- **Parts of the exercise**
1. Summarize the blog post on adaptive music feedback systems in two sentences.
2. Take the blog post on adaptive music feedback systems further, continuing from its final sentence.

---------- Extract

Dynamical infrastructures and multi-adaptivity: higher degrees of variety and complexity in autonomous music feedback systems

On the 25th of November this year, I was invited to give a short talk and demonstration at the Digital Arts Symposium in Edinburgh about my research and latest developments of my PhD. I presented my idea of dynamical infrastructures and multi-adaptivity - probably one of the most important aspects of my research - which I will briefly introduce in this blog post.

Generally speaking, the term “adaptive” refers to interacting agents that, individually or collectively, can change their state in response to variations in the environment or other interconnected agents. These changes can take place in the short-term, where the state of the agents is temporarily affected, or it can happen in the long-term with permanent or long-lasting variations in their states. [Mitchell 2016] In the field of complex adaptive systems, the term refers to a more specific behaviour. Namely, that of systems which are capable of changing their state in response to the environment or context to maintain a particular condition (to survive, for example) or to improve themselves (reaching a goal or target, for example).

Here, I will use the term with a more general sense, referring to systems which are able to change their state based on the specific context that they experience at any given time. I prefer to use the term “context” rather than “environment” to include systems which are structurally coupled with the environment, as well as closed systems which are coupled with themselves without an external environment. In both cases, I am referring to recursive systems, that is, systems which provide the context that, circularly, affects their states.

First of all, it is necessary to make a distinction between time-invariant and time-variant systems. In simple terms, a time-invariant system is a system which performs the same operation at all times. [Smith 2007] In the other case, we will have a system whose operation changes over time. Another important distinction, strictly related to the one above, is that between dynamical and adaptive systems. The output of a dynamical system changes over time, but the internal state of its agents may remain unaffected. On the other hand, an adaptive system implies that both its output and internal state change over time. As a practical example, we can consider an analogue mixer with a feedback configuration. Some specific set-up of the parameters may result in an output that, to some extent, changes over time, although the parameters of the mixer themselves will be static. On the contrary, a simple example of an analogue adaptive system could be a voltage-controlled filter with a feedback configuration: the output of the system (the context, in that case) will change the state of the filter, which, in turn, will affect the output.

While some interesting results can be achieved with dynamical systems, adaptive systems are more likely to generate behaviours which exhibit higher long-term variety and complexity. Digital signal processing and audio programming provide very versatile tools for the implementation of time-variant adaptive systems in the domain of sound: ideally, given that stability is taken into account, all variables in a DSP unit can be driven by audio signals and can thus vary at audio rates. That way, the generated sounds and the states of the components can affect each other, making the system adaptive and time-variant. Practitioners like Di Scipio, myself and others make extensive use of this approach for the implementation of such systems. A typical procedure is that of performing several kinds of analysis operations on the input such as RMS and brightness estimation to obtain infrasonic signals. These signals, often based on their perceptual characteristics and their relationship with the domains of the variables in the processing units, are mapped to certain ranges and then used to control the state of the components in a large network. (See Di Scipio’s seminal text from 2003 for a detailed discussion on this method.) Using infrasonic signals to pilot these variables is highly desirable if not necessary, for high-rate, sudden changes in the DSP parameters would produce an output with a continuously large spectral band, and it would not be possible to perceive the state variations in the long-term.

--------------------
---------- Record extracts

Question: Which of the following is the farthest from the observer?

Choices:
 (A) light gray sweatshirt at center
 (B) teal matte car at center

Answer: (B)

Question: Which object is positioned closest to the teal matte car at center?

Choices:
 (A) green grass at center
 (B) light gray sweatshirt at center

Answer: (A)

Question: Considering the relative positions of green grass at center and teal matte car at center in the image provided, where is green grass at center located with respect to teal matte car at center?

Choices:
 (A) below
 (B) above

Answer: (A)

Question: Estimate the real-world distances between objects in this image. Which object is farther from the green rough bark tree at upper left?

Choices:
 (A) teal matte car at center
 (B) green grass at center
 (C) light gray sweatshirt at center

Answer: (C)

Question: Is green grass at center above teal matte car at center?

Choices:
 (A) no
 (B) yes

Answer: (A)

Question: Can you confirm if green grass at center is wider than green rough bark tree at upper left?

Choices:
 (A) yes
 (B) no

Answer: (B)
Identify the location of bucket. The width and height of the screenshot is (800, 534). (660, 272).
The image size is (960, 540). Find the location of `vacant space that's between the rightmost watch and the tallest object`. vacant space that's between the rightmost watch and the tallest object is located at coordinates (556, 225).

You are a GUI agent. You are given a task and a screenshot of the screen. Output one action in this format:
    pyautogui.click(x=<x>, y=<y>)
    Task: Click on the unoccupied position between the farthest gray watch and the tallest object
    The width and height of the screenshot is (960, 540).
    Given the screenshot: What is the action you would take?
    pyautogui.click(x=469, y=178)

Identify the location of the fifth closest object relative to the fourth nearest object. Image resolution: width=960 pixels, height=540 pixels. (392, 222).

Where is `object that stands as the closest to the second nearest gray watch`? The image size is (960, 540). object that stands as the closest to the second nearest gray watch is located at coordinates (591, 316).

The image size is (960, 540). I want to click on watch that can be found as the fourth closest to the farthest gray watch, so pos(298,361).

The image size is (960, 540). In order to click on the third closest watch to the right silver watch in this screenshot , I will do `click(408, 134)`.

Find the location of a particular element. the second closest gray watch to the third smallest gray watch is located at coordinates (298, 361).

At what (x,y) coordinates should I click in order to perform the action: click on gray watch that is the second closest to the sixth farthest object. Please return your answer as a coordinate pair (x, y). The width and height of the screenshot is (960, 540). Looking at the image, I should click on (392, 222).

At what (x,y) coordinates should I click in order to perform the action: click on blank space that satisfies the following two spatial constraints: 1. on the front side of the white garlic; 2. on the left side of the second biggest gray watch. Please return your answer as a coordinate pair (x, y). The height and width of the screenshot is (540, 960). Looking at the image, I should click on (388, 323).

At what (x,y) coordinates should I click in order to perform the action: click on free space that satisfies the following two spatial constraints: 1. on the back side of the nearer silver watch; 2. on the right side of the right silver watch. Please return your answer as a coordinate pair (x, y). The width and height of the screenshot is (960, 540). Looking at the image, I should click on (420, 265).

--------------------

- **Answer set**
1. The post takes "adaptive" systems to be those that change their state in response to the context they experience, and it distinguishes dynamical systems, whose output changes while their internal state may stay fixed, from adaptive systems, in which both output and internal state change over time. Because adaptive systems are more likely to show long-term variety and complexity, practitioners build them in DSP by analyzing the input (for example, RMS and brightness) into infrasonic signals that are mapped to parameter ranges and used to control the components of a large network.

2.
The sound analysis algorithms implemented, the specific connections between the control signals and the variables, the linear and nonlinear mapping strategies used, all these elements determine the infrastructure of a system. In a large network, these elements can already provide a high number of configurations and an even larger number of possible states that a system can reach. That, theoretically, could be considered as something that guarantees a good variety and complexity in the long-term behaviour of a system, albeit the practical case tends to be much different from the ideal scenario. In my experience, the realisation of an autonomous music system which exhibits convincing variety and complexity over a relatively long time span has been something difficult to achieve, even when implementing large and articulated networks. Variety and complexity are convincing when, in the long-term, there is a non-trivial interplay between order and disorder, redundancy and entropy, sound and silence, repetition and surprise, as well as homogeneity and heterogeneity in the sonic characteristics of the output. Ultimately, these all contribute to creating a behaviour which is expressive, musical and organic. And could an adaptive system with these features be considered alive and intelligent? This is an important question which I will discuss in my thesis and, perhaps, in another blog post too.

Partly inspired by the interface that I have implemented to perform my LIES (sysmap) 1, I thought that the autonomy of a system could have been improved by making its infrastructure dynamical, that is, time-variant, hence resulting in different adaptive modalities. Based on what characterises the infrastructure of a system, I decided to build a prototype where the ranges in the mapping functions between control signals and DSP variables change over time with regard to the input sound of each node. The prototype itself is based on the network of my LIES (sysmap) 1 project, although I had to reduce the number of nodes in the network to make up the extra CPU load given by the generation of the new control signals. I called the prototype SD/OS (impulse/dynadapt), and it is a work for machine solo performance implementing an impulse-triggered, self-oscillating, closed system.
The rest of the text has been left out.